Friday, December 9, 2011

Burning the midnight oil....

So, as I figured, the IRC channel came alive later in the night. I noticed no one had grabbed the test_syntheticMouseEvent test review and went underway. After making a series of changes, mostly stylistic and only a few that actually affected code, I configured it to work with the harness and it was ready for testing. rhung had been complaining that he was unable to get the tests to run correctly, so I pulled from his repo and attempted to run them, but it didn't work, not because it would fail, but because the tests would simply lockup and not proceed. Not sure as to why it is failing. Really I am writing this blog to pull myself away from issue for a minute while I try to think of what could be causing the problem...
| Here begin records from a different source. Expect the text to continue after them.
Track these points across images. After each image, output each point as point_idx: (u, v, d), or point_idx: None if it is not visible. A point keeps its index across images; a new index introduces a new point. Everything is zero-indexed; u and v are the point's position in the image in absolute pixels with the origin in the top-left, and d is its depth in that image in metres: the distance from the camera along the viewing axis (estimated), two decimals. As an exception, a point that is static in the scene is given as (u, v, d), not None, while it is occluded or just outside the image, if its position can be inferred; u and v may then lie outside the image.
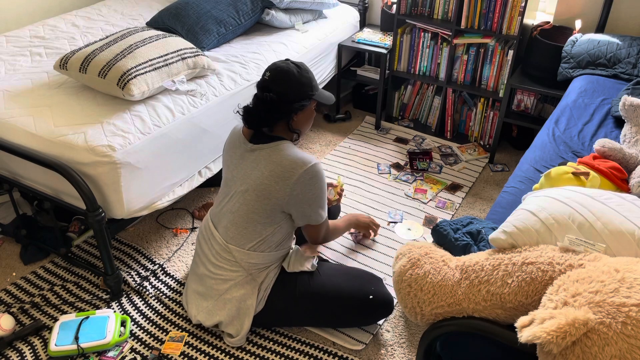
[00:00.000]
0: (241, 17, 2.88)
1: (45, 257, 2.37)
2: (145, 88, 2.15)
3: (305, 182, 1.79)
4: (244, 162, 1.88)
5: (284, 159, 1.79)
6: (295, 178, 1.78)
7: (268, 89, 1.79)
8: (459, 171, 3.00)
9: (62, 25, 3.02)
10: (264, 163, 1.82)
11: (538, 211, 1.42)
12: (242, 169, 1.88)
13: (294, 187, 1.78)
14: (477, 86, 3.13)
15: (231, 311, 1.92)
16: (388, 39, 3.29)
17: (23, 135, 2.04)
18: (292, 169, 1.78)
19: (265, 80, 1.81)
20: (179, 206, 2.68)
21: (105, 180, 1.96)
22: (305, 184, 1.79)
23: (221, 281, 1.92)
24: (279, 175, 1.78)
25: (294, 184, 1.78)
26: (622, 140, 2.07)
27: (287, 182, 1.78)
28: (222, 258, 1.91)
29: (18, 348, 1.96)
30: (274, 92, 1.78)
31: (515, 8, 2.78)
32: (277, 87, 1.79)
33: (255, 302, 1.90)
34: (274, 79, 1.80)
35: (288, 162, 1.79)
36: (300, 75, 1.83)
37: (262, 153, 1.83)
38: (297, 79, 1.81)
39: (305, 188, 1.80)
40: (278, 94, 1.78)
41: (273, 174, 1.79)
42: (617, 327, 1.08)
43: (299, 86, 1.82)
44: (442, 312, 1.42)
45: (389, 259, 2.39)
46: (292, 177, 1.78)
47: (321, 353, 1.96)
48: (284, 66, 1.81)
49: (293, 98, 1.81)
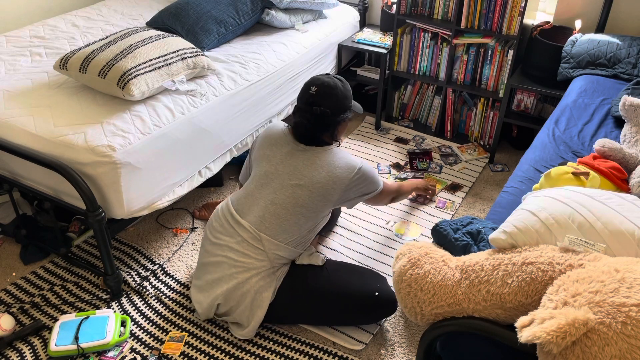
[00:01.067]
0: (241, 17, 2.88)
1: (45, 257, 2.37)
2: (145, 88, 2.15)
3: (360, 181, 1.98)
4: (294, 159, 1.97)
5: (340, 161, 1.96)
6: (349, 180, 1.95)
7: (317, 104, 1.91)
8: (459, 171, 3.00)
9: (62, 25, 3.02)
10: (319, 163, 1.94)
11: (538, 211, 1.42)
12: (292, 165, 1.97)
13: (349, 186, 1.96)
14: (477, 86, 3.13)
15: (246, 300, 1.92)
16: (388, 39, 3.29)
17: (23, 135, 2.04)
18: (347, 171, 1.95)
19: (312, 95, 1.92)
20: (179, 206, 2.68)
21: (105, 180, 1.96)
22: (359, 183, 1.98)
23: (243, 269, 1.92)
24: (337, 176, 1.93)
25: (348, 183, 1.95)
26: (622, 140, 2.07)
27: (343, 181, 1.94)
28: (249, 246, 1.92)
29: (18, 348, 1.96)
30: (323, 106, 1.91)
31: (515, 8, 2.78)
32: (326, 101, 1.92)
33: (271, 295, 1.92)
34: (322, 94, 1.92)
35: (344, 164, 1.96)
36: (344, 89, 1.98)
37: (316, 154, 1.96)
38: (342, 93, 1.96)
39: (359, 186, 1.99)
40: (329, 108, 1.92)
41: (331, 174, 1.93)
42: (617, 327, 1.08)
43: (344, 100, 1.97)
44: (442, 312, 1.42)
45: (388, 259, 2.39)
46: (347, 178, 1.94)
47: (321, 353, 1.97)
48: (330, 81, 1.94)
49: (340, 111, 1.96)
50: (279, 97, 2.81)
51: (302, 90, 1.99)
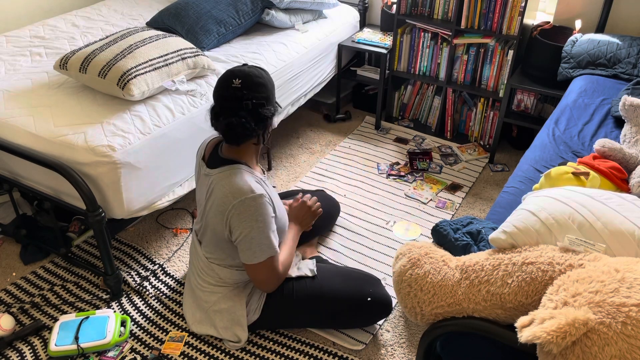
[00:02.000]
0: (241, 17, 2.87)
1: (45, 257, 2.37)
2: (145, 88, 2.15)
3: (234, 217, 1.68)
4: (202, 187, 1.83)
5: (221, 191, 1.70)
6: (226, 213, 1.69)
7: (246, 97, 1.67)
8: (459, 171, 3.00)
9: (62, 25, 3.02)
10: (211, 194, 1.75)
11: (538, 211, 1.42)
12: (202, 192, 1.83)
13: (227, 222, 1.70)
14: (477, 86, 3.13)
15: (223, 321, 1.92)
16: (388, 39, 3.29)
17: (23, 135, 2.04)
18: (224, 204, 1.68)
19: (238, 89, 1.67)
20: (179, 206, 2.68)
21: (105, 180, 1.96)
22: (234, 220, 1.69)
23: (209, 293, 1.91)
24: (216, 209, 1.71)
25: (226, 219, 1.70)
26: (622, 140, 2.07)
27: (222, 217, 1.70)
28: (207, 274, 1.90)
29: (18, 348, 1.96)
30: (255, 98, 1.68)
31: (515, 8, 2.78)
32: (255, 92, 1.68)
33: (245, 312, 1.90)
34: (248, 86, 1.68)
35: (222, 195, 1.69)
36: (270, 79, 1.76)
37: (216, 178, 1.74)
38: (270, 82, 1.75)
39: (235, 223, 1.69)
40: (260, 99, 1.69)
41: (213, 207, 1.72)
42: (617, 327, 1.08)
43: (272, 89, 1.75)
44: (442, 312, 1.42)
45: (388, 259, 2.39)
46: (224, 212, 1.69)
47: (321, 353, 1.97)
48: (253, 71, 1.71)
49: (269, 102, 1.73)
50: (279, 97, 2.81)
51: (220, 87, 1.70)
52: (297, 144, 3.22)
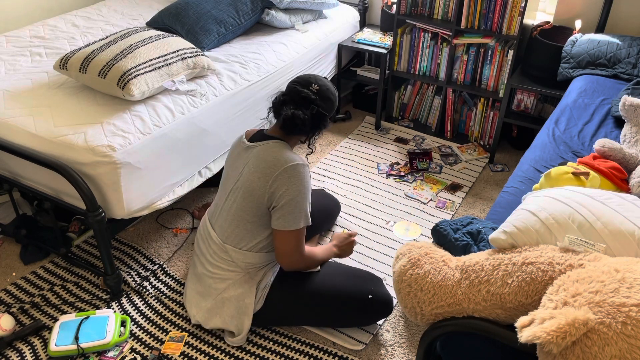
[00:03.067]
0: (241, 17, 2.88)
1: (45, 257, 2.37)
2: (145, 88, 2.15)
3: (284, 180, 1.76)
4: (239, 160, 1.91)
5: (269, 155, 1.81)
6: (275, 175, 1.77)
7: (316, 102, 1.85)
8: (459, 171, 3.00)
9: (62, 25, 3.02)
10: (253, 160, 1.83)
11: (538, 211, 1.42)
12: (237, 167, 1.90)
13: (272, 184, 1.77)
14: (477, 86, 3.13)
15: (230, 310, 1.92)
16: (388, 39, 3.29)
17: (23, 135, 2.04)
18: (273, 165, 1.78)
19: (314, 92, 1.85)
20: (179, 206, 2.68)
21: (105, 180, 1.96)
22: (282, 182, 1.76)
23: (219, 280, 1.92)
24: (262, 171, 1.79)
25: (272, 180, 1.77)
26: (622, 140, 2.07)
27: (267, 179, 1.78)
28: (219, 257, 1.92)
29: (18, 348, 1.96)
30: (322, 108, 1.87)
31: (515, 8, 2.78)
32: (324, 103, 1.88)
33: (253, 301, 1.90)
34: (322, 95, 1.87)
35: (272, 159, 1.79)
36: (337, 98, 1.95)
37: (255, 150, 1.85)
38: (336, 100, 1.93)
39: (282, 186, 1.76)
40: (324, 109, 1.88)
41: (257, 169, 1.80)
42: (617, 327, 1.08)
43: (334, 107, 1.94)
44: (442, 312, 1.42)
45: (388, 259, 2.39)
46: (272, 174, 1.77)
47: (321, 353, 1.96)
48: (330, 87, 1.91)
49: (328, 116, 1.91)
50: (279, 97, 2.81)
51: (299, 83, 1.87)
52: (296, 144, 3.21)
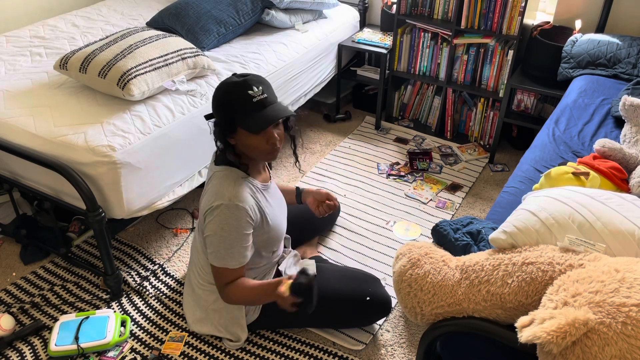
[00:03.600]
0: (241, 17, 2.87)
1: (45, 257, 2.37)
2: (145, 88, 2.15)
3: (210, 217, 1.70)
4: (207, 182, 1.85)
5: (213, 187, 1.72)
6: (206, 209, 1.72)
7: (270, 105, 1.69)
8: (459, 171, 3.00)
9: (62, 25, 3.02)
10: (207, 188, 1.79)
11: (538, 211, 1.42)
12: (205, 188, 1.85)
13: (206, 216, 1.72)
14: (477, 86, 3.13)
15: (222, 320, 1.92)
16: (388, 39, 3.29)
17: (23, 135, 2.04)
18: (209, 199, 1.71)
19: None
20: (179, 206, 2.68)
21: (105, 180, 1.96)
22: (209, 219, 1.71)
23: (208, 292, 1.91)
24: (205, 201, 1.75)
25: (205, 212, 1.72)
26: (622, 140, 2.07)
27: (203, 210, 1.74)
28: (205, 272, 1.89)
29: (18, 348, 1.96)
30: (213, 110, 1.73)
31: (515, 8, 2.78)
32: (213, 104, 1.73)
33: (243, 312, 1.90)
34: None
35: (212, 191, 1.72)
36: (223, 91, 1.70)
37: (212, 175, 1.77)
38: (218, 97, 1.71)
39: (209, 220, 1.71)
40: (215, 109, 1.73)
41: (205, 199, 1.75)
42: (617, 327, 1.08)
43: (219, 108, 1.71)
44: (442, 312, 1.42)
45: (388, 259, 2.39)
46: (205, 207, 1.73)
47: (321, 353, 1.96)
48: (219, 85, 1.71)
49: (220, 117, 1.72)
50: (279, 97, 2.81)
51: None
52: (297, 144, 3.21)
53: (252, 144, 1.68)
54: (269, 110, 1.65)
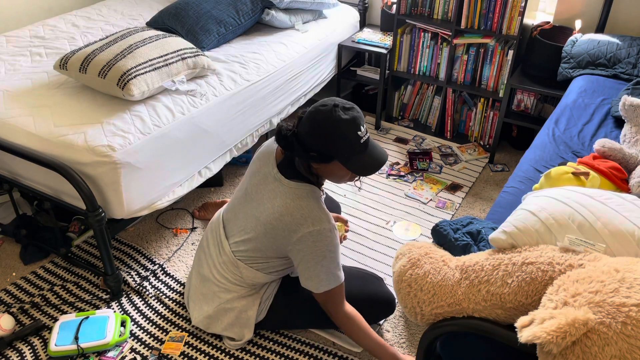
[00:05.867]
0: (241, 17, 2.87)
1: (45, 257, 2.37)
2: (145, 88, 2.15)
3: (308, 242, 1.66)
4: (264, 186, 1.76)
5: (297, 209, 1.65)
6: (300, 235, 1.65)
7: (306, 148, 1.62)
8: (459, 171, 3.00)
9: (62, 25, 3.02)
10: (279, 202, 1.68)
11: (538, 211, 1.42)
12: (261, 193, 1.77)
13: (295, 244, 1.68)
14: (477, 86, 3.13)
15: (231, 319, 1.91)
16: (388, 39, 3.29)
17: (23, 135, 2.04)
18: (299, 224, 1.65)
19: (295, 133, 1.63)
20: (179, 206, 2.68)
21: (105, 180, 1.96)
22: (307, 244, 1.66)
23: (224, 290, 1.89)
24: (287, 224, 1.67)
25: (297, 240, 1.67)
26: (622, 140, 2.07)
27: (292, 235, 1.67)
28: (228, 270, 1.87)
29: (18, 348, 1.96)
30: (320, 151, 1.62)
31: (515, 8, 2.78)
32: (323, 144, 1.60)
33: (255, 313, 1.90)
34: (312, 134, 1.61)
35: (299, 216, 1.65)
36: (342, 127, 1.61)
37: (283, 189, 1.69)
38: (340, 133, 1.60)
39: (307, 248, 1.67)
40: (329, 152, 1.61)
41: (283, 219, 1.67)
42: (617, 327, 1.08)
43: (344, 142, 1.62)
44: (442, 312, 1.42)
45: (388, 259, 2.39)
46: (297, 232, 1.65)
47: (321, 353, 1.97)
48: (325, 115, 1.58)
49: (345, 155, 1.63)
50: (279, 97, 2.81)
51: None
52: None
53: (339, 175, 1.67)
54: (372, 153, 1.64)
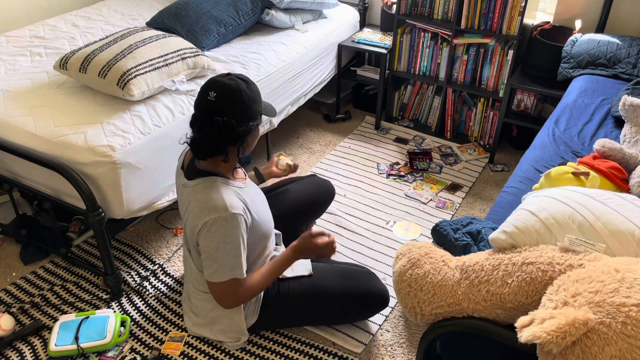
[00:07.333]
0: (241, 17, 2.87)
1: (45, 257, 2.37)
2: (145, 88, 2.15)
3: (204, 232, 1.64)
4: (181, 198, 1.79)
5: (200, 202, 1.64)
6: (200, 226, 1.64)
7: (218, 112, 1.59)
8: (459, 171, 3.00)
9: (62, 25, 3.02)
10: (190, 206, 1.69)
11: (538, 211, 1.42)
12: (180, 204, 1.81)
13: (199, 235, 1.66)
14: (477, 86, 3.13)
15: (222, 325, 1.92)
16: (388, 39, 3.29)
17: (23, 135, 2.04)
18: (199, 217, 1.64)
19: (212, 102, 1.59)
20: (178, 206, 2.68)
21: (105, 180, 1.96)
22: (204, 235, 1.64)
23: (204, 300, 1.90)
24: (192, 222, 1.67)
25: (199, 232, 1.65)
26: (622, 140, 2.07)
27: (196, 229, 1.66)
28: (199, 282, 1.88)
29: (18, 348, 1.96)
30: (226, 114, 1.59)
31: (515, 8, 2.78)
32: (229, 108, 1.59)
33: (243, 318, 1.89)
34: (223, 100, 1.59)
35: (198, 208, 1.64)
36: (250, 91, 1.64)
37: (192, 191, 1.69)
38: (248, 96, 1.63)
39: (204, 238, 1.65)
40: (232, 115, 1.59)
41: (189, 219, 1.69)
42: (617, 327, 1.08)
43: (251, 104, 1.64)
44: (442, 312, 1.42)
45: (388, 259, 2.39)
46: (198, 225, 1.64)
47: (321, 353, 1.97)
48: (231, 83, 1.61)
49: (248, 119, 1.64)
50: (279, 97, 2.81)
51: (198, 96, 1.63)
52: (297, 144, 3.22)
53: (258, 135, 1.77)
54: None
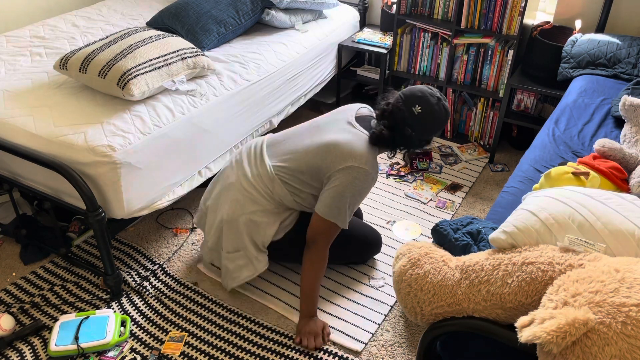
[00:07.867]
0: (241, 17, 2.88)
1: (45, 257, 2.37)
2: (145, 88, 2.15)
3: (347, 174, 1.81)
4: (336, 124, 1.95)
5: (351, 147, 1.82)
6: (347, 164, 1.81)
7: (411, 126, 1.83)
8: (459, 171, 3.00)
9: (62, 25, 3.02)
10: (345, 135, 1.86)
11: (538, 211, 1.42)
12: (330, 125, 1.95)
13: (339, 171, 1.82)
14: (477, 86, 3.13)
15: (249, 229, 1.98)
16: (388, 39, 3.29)
17: (23, 135, 2.04)
18: (352, 157, 1.81)
19: (413, 115, 1.82)
20: (179, 206, 2.68)
21: (105, 180, 1.96)
22: (345, 175, 1.81)
23: (250, 201, 1.97)
24: (342, 152, 1.82)
25: (342, 168, 1.81)
26: (622, 140, 2.07)
27: (341, 163, 1.81)
28: (261, 182, 1.96)
29: (18, 348, 1.96)
30: (417, 131, 1.83)
31: (515, 8, 2.78)
32: (421, 128, 1.84)
33: (272, 234, 1.98)
34: (423, 121, 1.82)
35: (349, 151, 1.82)
36: (442, 124, 1.87)
37: (353, 130, 1.89)
38: (439, 127, 1.86)
39: (343, 177, 1.81)
40: (420, 135, 1.85)
41: (341, 147, 1.83)
42: (617, 327, 1.08)
43: (435, 133, 1.89)
44: (442, 312, 1.42)
45: (389, 259, 2.39)
46: (346, 162, 1.81)
47: (321, 353, 1.97)
48: (440, 112, 1.83)
49: (426, 143, 1.90)
50: (279, 97, 2.81)
51: (400, 97, 1.87)
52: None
53: None
54: None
My posts often lack anything particularly helpful to the reader, so I'm just gonna list some tips I've either found or been given. Just to make this worth your time reading.

1) Its always a good idea to keep your whitespace clean in your code, heres a few regex commands that can help keep your code nice and clean (mind you these are all for vim, but you should be able to translate most of them to other apps(ignore the %, thats vim only)):
-Remove whitespace at the end of a line: %s/\s$//
-Replace tabs with (2)spaces: %s/\t/ /g
-Replace (2)spaces with tabs: %s/ /\t/g
NOTE: These are obviously not made to be safe with string in your code, they will manipulate anything in the file

2) Build tips for linux:
-When using a make file use the -j# argument to specify how many jobs this make uses, generally you should use the number of core your computer has plus one. So on a quad core computer it should look like: make -j5
-For time consuming builds, screen can be a lifesaver. Screen is a linux utility you can use that will essentially make a virtual client, one that does not expire when you close your SSH connection. So you can start a build on a server, and leave it running, close your connection and come back to it later. I'll list the basic commands here, for more detail go here.
$ screen <-- open a new virtual client
(Once in a 'screen') Ctrl+a d <-- detach from the screen
$ screen -R <--Reconnect with the screen
NOTE: if you use screen twice instead of using -R, you will make a second client, and -R will no long work, you will need -r and specify the screen id

Thats all the tips I can think of right now. Hope this helps someone.